Выбрать главу

Крым, Армения, «со стыдом и скорбью» отвернувшаяся от «городов бородатых Востока», — форпосты христианства, эллинистического и иудейского мира, а не просто «культуры». О культуре как таковой Мандельштам говорил мало и главным образом о ее статической природе, о свойстве культуры «стоять» в любой момент текущего времени. Культуропоклонники извлекают из культуры канон, и культура всегда ждет повторения пройденного, а вклад личности в культуру, вернее, в историю всегда нарушение канона, разрыв застывающего времени. Мандельштам писал: «“Египетская культура” означает в сущности египетское приличие, “средневековая культура” — значит средневековое приличие. Любители понятия культуры, не согласные по существу с культом Амона-Ра или с тезисами Триентского собора, втягиваются поневоле в круг, так сказать, неприличного приличия. Оно-то и есть содержание культуропоклонства, захлестнувшего в прошлом столетии университетскую и школьную Европу, отравившего кровь подлинным строителям очередных исторических формаций и, что всего обиднее, сплошь и рядом придающего форму законченного невежества тому, что могло быть живым, конкретным, уносящимся и в прошлое и будущее знанием...»

Поэзию Мандельштам считал «внеположной культуре как приличию». Он говорил, что «поэтическая речь бесконечно более сыра, бесконечно более неотделанна, чем так называемая “разговорная”», и утверждал, что поэтическое звучание внеположно культуре, как приличию. А ведь в самом деле: наша речь, наши высказывания в огромной степени зависят от устоявшихся формул, от готовых словосочетаний, навязших в зубах и мешающих прорваться мысли. Слово в поэзии пробивается сквозь тьму готового и застывшего, чтобы в кратчайший срок дать поэтическую мысль. Оно набирает силу, преодолевая препятствия и отбрасывая прочь груды шелухи. Слова соединяются заново в новые словосочетания, чтобы выявить мысль.

Это вовсе не значит, что в поэзии нет готовых элементов. Само слово отрабатывалось веками, пока дошло до нас. Наследство мировой поэзии, включая весь фольклор, принадлежит поэту, лишь бы он мог вместить хоть каплю из него. Сама поэтическая мысль находится в преемственной зависимости от всей истории мысли и от всех, кто когда-либо дышал и думал. Понять и объяснить этого нельзя, но почему-то происходит вспышка, потому что в контакт входит, вошло все накопленное (точнее, сгущенное в крови) время и один-единственный миг, неповторимый, потому что он принадлежит текущему времени, вечный, потому что он остановлен (Стравинский говорил нечто подобное о музыке).

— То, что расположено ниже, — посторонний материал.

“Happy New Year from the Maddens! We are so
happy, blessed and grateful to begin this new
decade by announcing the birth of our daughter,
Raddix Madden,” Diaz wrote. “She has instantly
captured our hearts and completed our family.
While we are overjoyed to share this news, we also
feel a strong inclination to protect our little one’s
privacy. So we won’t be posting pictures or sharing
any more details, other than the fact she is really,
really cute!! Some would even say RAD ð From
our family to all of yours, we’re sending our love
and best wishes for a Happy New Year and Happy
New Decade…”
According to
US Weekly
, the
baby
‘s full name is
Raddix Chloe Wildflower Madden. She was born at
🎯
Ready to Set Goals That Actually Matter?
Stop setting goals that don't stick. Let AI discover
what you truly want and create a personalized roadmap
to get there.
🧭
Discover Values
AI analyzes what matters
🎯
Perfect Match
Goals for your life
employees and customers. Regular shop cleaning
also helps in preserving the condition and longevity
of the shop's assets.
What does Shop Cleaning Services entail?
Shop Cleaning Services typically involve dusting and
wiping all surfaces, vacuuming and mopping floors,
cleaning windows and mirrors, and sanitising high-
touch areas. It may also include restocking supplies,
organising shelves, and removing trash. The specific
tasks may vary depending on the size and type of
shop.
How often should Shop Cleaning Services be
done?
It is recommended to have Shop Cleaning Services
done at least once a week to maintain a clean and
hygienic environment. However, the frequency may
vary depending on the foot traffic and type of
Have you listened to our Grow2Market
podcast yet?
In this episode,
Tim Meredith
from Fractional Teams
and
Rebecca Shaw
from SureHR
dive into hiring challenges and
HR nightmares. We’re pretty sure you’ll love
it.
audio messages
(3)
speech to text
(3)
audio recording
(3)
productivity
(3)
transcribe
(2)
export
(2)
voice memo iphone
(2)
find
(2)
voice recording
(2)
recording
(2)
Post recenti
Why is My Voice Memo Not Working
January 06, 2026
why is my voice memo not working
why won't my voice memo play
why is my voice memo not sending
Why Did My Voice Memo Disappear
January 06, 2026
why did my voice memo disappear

Миг вечен для того, кто остановил его и, почувствовав вечность, был награжден чувством поэтической правоты: «как эту выпуклость и радость передать...» Миг воплощается в слово, давным-давно существующее и сказанное впервые. В том-то и дело, что контакт времени и мгновения, личности и мира людей дает новую мысль и новое, впервые сказанное слово. Ложь новаторства в том, что оно всегда скользит по поверхности (почему-то оно всегда новаторство формы, жертвующей мыслью) в поисках резко ощутимой новизны. (Даже Андрей Белый готов был взять заранее данную ситуацию и мысль — в «Серебряном голубе», в «Московском чудаке» — и новизну поднести в построении фразы, которая с необычайной быстротой стандартизировалась.) Такая новизна длится один короткий миг, потому что она не включает неповторимых элементов: соотношения мига и времени, личности и людей и воссоединения собственной мысли и переживания с общечеловеческим фондом.

Ощутивший выпуклость и радость уже получил свою награду. Хорошо, если его слово дойдет до людей, но это от него не зависит, и потому он не может вербовать читателя, а только надеется на дальнего собеседника — «читателя найду в потомстве я»... Если он найдет читателя, произойдет повторный, хотя и ослабленный, миг воплощения. В статье о Виллоне Мандельштам говорит: «Настоящее мгновение может выдержать напор столетий и сохранить свою целость, остаться тем же «сейчас». Нужно только уметь вырвать его из почвы времени, не повредив его корней — иначе оно завянет».